● **Task description**
Search for the word "pixels" in the entries. Each line that holds it should be copied.

● **Provided data**
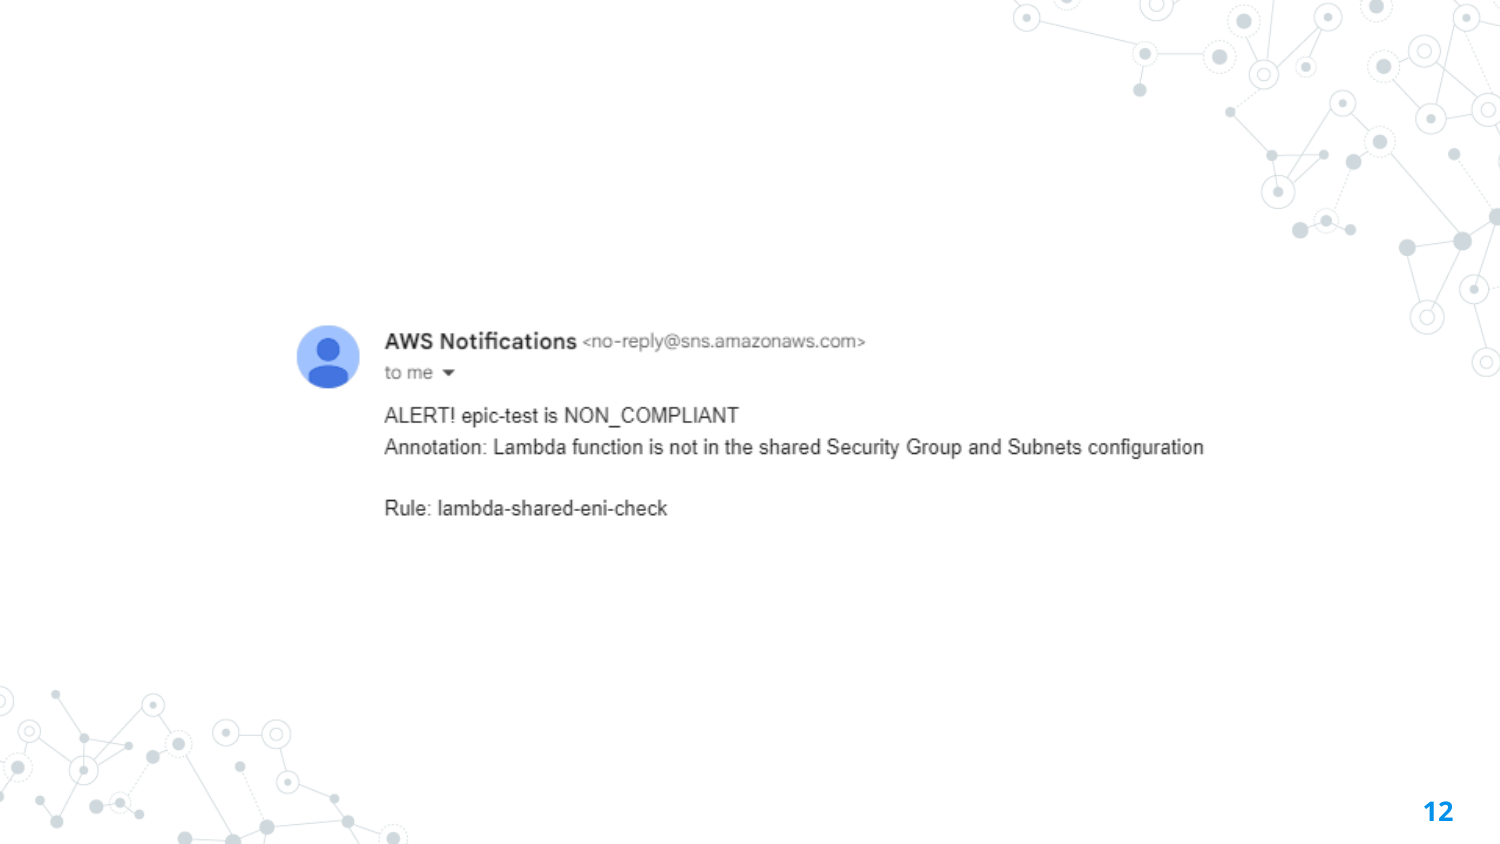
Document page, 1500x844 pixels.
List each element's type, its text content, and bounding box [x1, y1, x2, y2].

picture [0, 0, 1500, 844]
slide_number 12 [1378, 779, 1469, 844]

==

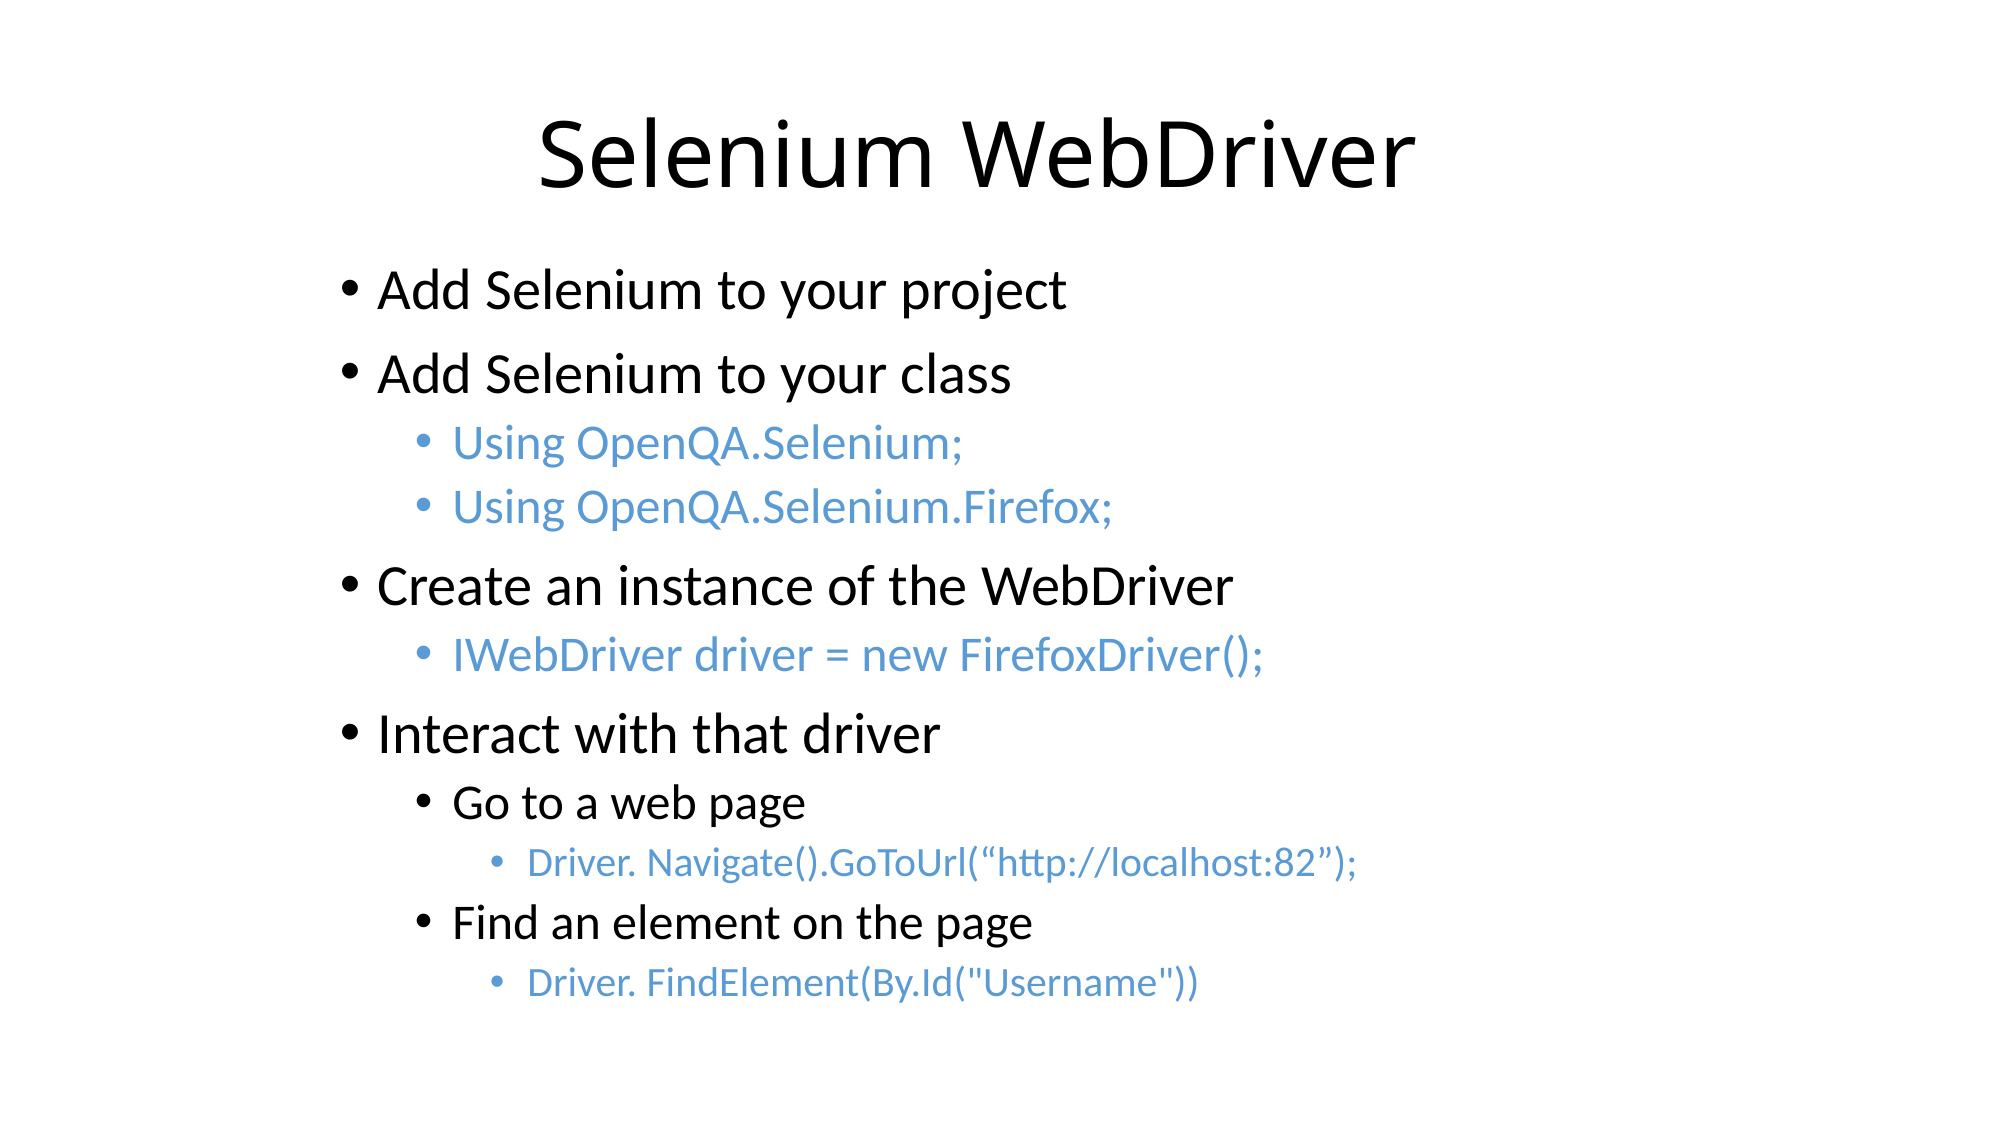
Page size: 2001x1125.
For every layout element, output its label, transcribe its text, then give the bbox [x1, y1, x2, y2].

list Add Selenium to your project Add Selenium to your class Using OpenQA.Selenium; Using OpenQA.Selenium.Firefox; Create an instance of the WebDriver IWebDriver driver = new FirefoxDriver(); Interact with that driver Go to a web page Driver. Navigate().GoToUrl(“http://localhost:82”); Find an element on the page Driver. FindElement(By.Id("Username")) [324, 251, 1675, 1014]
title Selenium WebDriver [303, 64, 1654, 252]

---

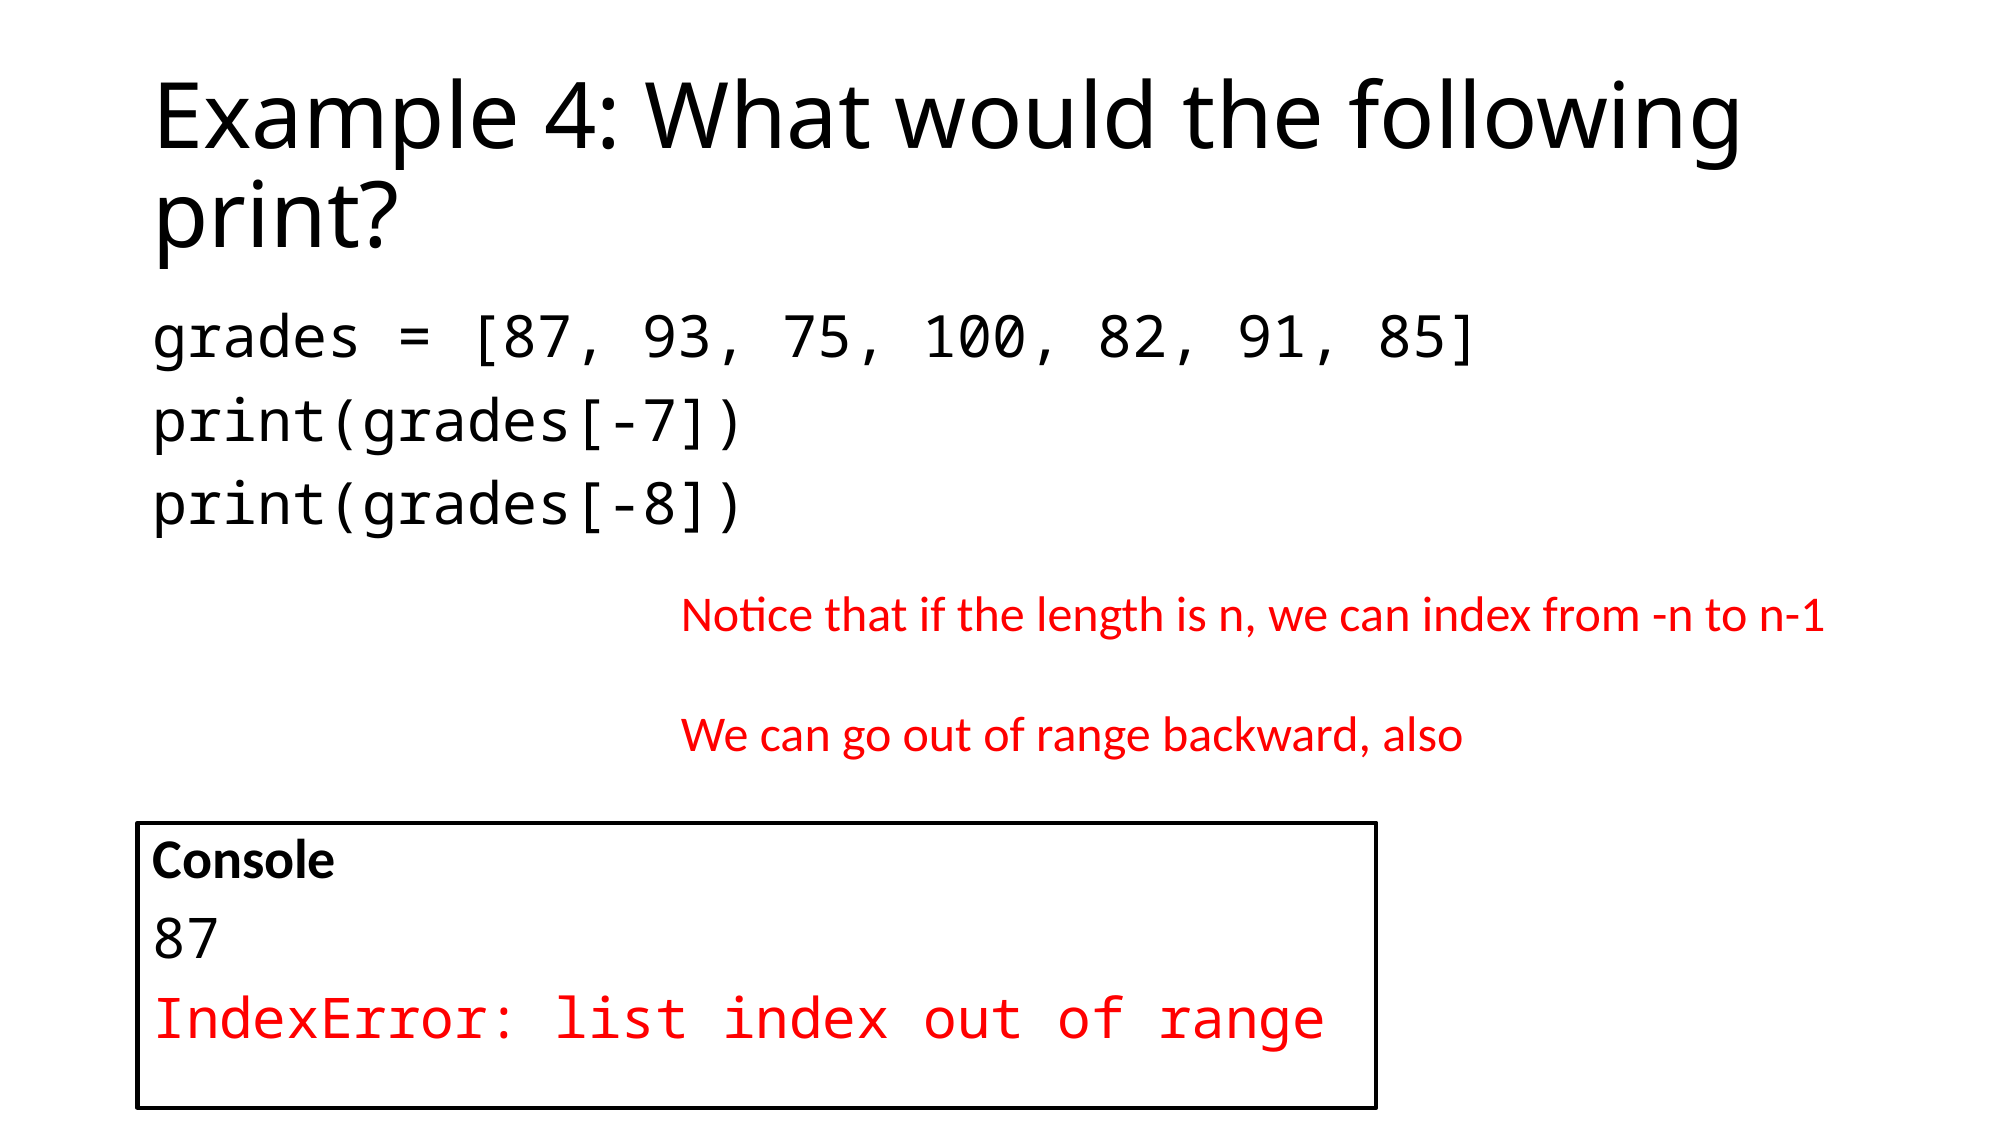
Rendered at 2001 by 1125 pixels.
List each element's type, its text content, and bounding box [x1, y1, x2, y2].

● **Solution**
Document page, 1500x844 pixels.
Rendered at 2001 by 1125 pixels.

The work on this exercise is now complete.